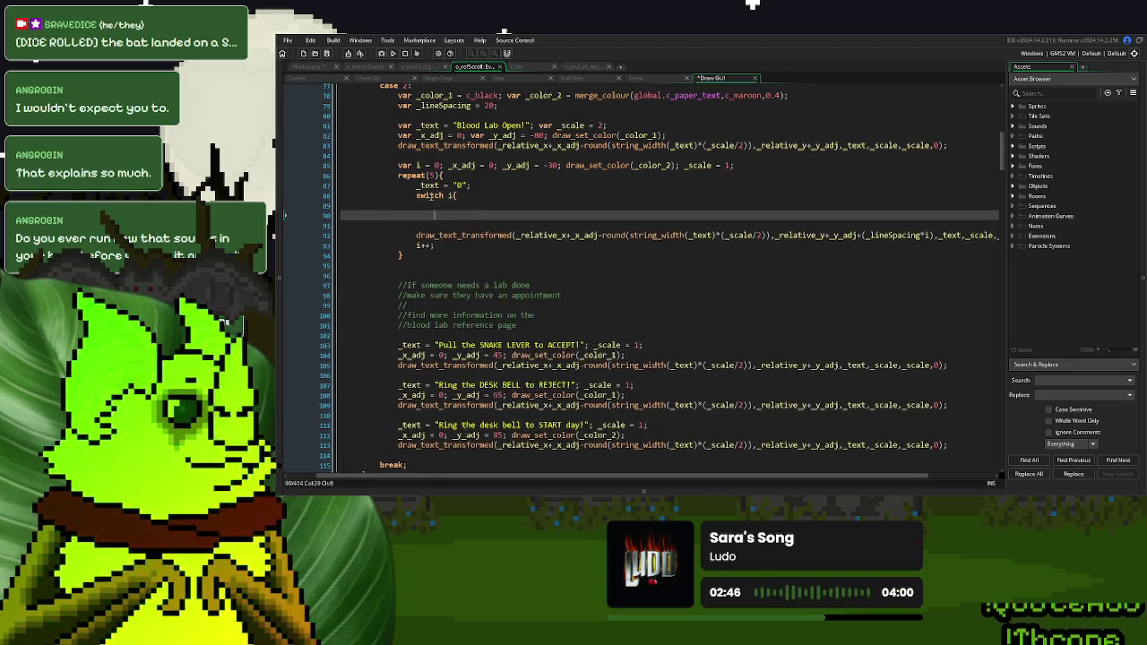
{"action": "type", "text": "c"}
{"action": "key", "text": "ctrl+z"}
{"action": "key", "text": "ctrl+z"}
{"action": "key", "text": "ctrl+z"}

# [WHAT YOU WILL DO]
Restate the whole of the material word for word without the pictures.

# [OUTPUT OF THE EXERCISE]
{"action": "type", "text": "c"}
{"action": "key", "text": "ctrl+z"}
{"action": "key", "text": "ctrl+z"}
{"action": "key", "text": "ctrl+z"}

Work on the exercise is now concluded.